GIVEN RECORDS:
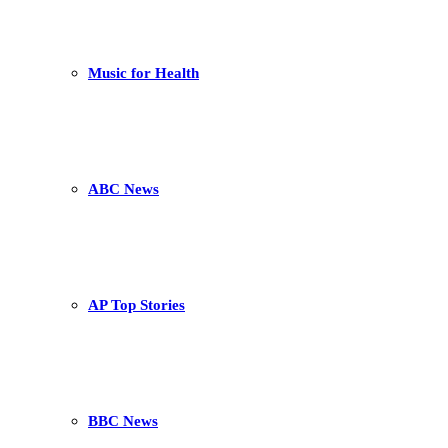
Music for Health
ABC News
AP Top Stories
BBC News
...
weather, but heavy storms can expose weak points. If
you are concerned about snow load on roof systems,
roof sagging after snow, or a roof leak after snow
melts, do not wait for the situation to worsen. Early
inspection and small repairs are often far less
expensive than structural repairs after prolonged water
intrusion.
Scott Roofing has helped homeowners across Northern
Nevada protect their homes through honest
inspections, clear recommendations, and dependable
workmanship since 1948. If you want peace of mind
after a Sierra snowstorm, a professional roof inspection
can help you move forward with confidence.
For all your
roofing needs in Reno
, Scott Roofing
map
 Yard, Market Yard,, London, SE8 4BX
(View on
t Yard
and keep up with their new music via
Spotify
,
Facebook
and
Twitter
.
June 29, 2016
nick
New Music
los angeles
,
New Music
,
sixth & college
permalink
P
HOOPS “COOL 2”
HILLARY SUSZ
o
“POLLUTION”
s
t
---
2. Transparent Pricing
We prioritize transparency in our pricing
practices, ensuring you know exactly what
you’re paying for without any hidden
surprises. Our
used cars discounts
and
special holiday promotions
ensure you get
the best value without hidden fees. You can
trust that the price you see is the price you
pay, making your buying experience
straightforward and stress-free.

TASK DESCRIPTION: Please report every line among the entries that includes "their".

RESPONSE BOX:
Nevada protect their homes through honest
and keep up with their new music via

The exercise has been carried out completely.